_Exercise_
Look through the data below for the line with "255 204 51.8", and transcribe it exactly together with each line after it up to and including the line with "105 142 1724.9". Give nothing else.

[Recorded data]
((

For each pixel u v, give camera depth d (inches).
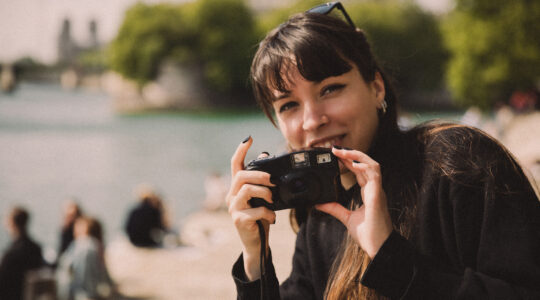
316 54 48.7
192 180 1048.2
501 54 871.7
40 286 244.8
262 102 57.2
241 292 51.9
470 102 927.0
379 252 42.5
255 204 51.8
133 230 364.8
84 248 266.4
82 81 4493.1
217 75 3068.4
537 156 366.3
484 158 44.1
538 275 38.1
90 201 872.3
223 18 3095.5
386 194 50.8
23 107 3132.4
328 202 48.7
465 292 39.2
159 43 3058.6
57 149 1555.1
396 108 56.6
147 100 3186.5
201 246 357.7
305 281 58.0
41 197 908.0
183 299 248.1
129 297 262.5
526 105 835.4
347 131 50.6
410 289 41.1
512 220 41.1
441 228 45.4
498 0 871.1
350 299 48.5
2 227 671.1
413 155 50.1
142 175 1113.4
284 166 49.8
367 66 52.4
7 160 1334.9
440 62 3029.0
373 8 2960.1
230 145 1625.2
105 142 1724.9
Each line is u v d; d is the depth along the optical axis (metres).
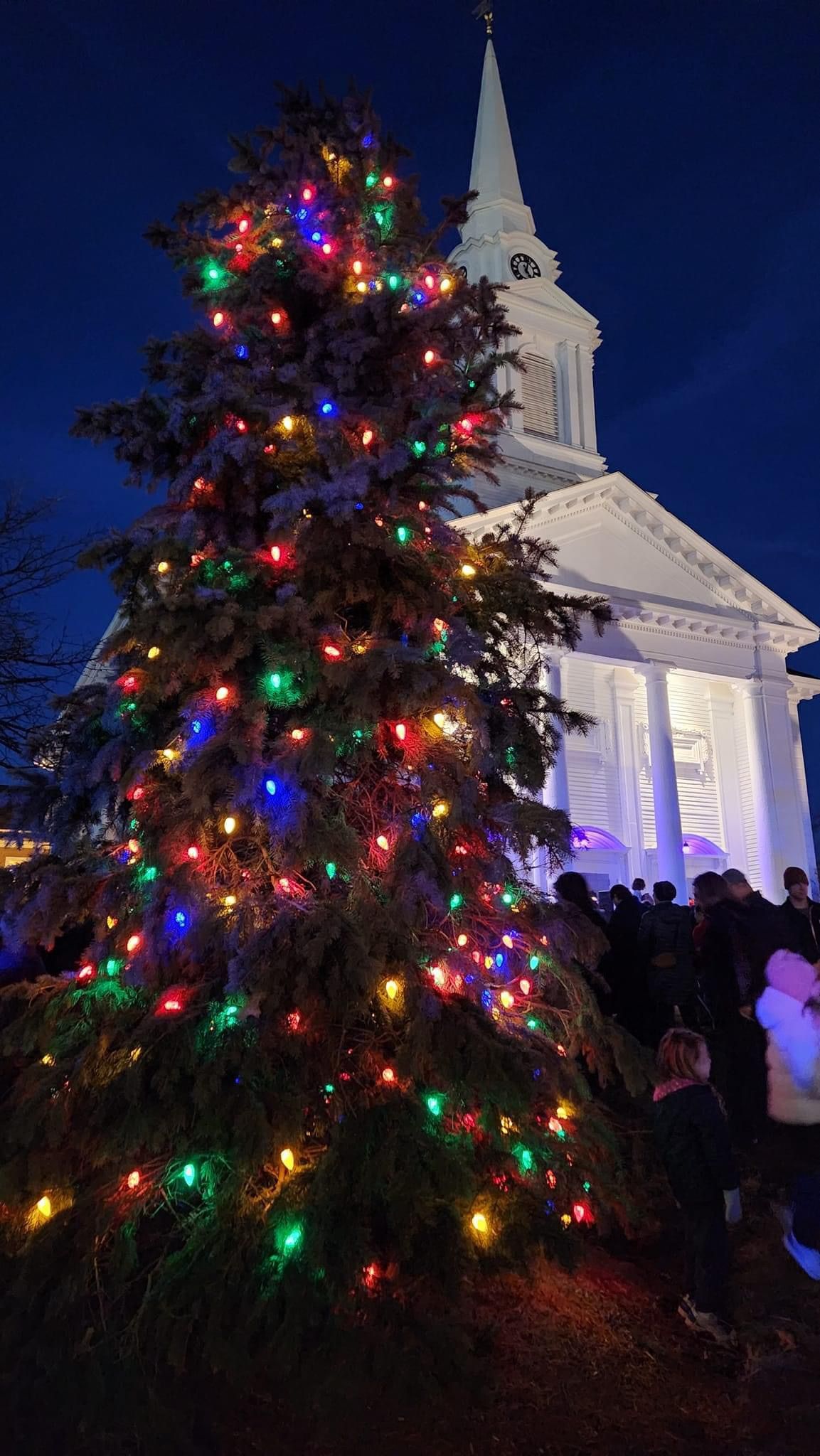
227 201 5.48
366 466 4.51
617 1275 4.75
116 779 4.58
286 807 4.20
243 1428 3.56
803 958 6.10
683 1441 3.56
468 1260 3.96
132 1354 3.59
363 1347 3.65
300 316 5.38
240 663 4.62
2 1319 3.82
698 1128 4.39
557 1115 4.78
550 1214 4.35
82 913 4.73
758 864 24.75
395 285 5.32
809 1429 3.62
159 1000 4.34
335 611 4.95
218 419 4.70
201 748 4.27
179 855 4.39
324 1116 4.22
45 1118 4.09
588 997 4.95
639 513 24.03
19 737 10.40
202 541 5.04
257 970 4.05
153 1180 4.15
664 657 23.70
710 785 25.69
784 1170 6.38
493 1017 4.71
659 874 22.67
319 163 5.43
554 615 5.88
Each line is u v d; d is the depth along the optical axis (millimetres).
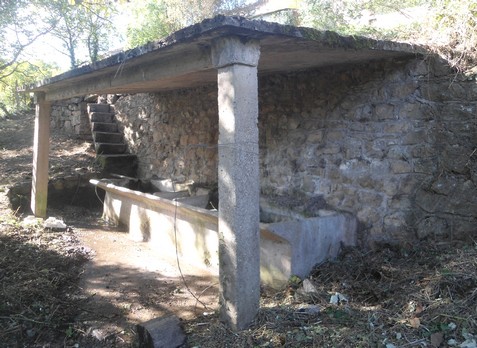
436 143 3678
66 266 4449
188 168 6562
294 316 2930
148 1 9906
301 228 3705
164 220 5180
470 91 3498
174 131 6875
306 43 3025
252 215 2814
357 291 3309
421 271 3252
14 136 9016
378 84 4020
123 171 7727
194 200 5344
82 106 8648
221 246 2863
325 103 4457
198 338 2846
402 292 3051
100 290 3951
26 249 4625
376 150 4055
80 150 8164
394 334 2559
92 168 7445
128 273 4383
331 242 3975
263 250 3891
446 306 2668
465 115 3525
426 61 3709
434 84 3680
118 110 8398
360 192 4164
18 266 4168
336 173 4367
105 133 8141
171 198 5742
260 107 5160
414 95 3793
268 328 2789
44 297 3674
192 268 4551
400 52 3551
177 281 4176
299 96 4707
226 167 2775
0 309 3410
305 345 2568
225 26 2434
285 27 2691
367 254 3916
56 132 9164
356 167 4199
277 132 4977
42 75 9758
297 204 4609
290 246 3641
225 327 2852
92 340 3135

))

_Solution for this problem_
255 204 51.8
133 230 364.8
84 248 266.4
82 81 4493.1
217 75 3068.4
537 156 366.3
484 158 44.1
538 275 38.1
90 201 872.3
223 18 3095.5
386 194 50.8
23 107 3132.4
328 202 48.7
465 292 39.2
159 43 3058.6
57 149 1555.1
396 108 56.6
147 100 3186.5
201 246 357.7
305 281 58.0
41 197 908.0
183 299 248.1
129 297 262.5
526 105 835.4
347 131 50.6
410 289 41.1
512 220 41.1
441 228 45.4
498 0 871.1
350 299 48.5
2 227 671.1
413 155 50.1
142 175 1113.4
284 166 49.8
367 66 52.4
7 160 1334.9
440 62 3029.0
373 8 2960.1
230 145 1625.2
105 142 1724.9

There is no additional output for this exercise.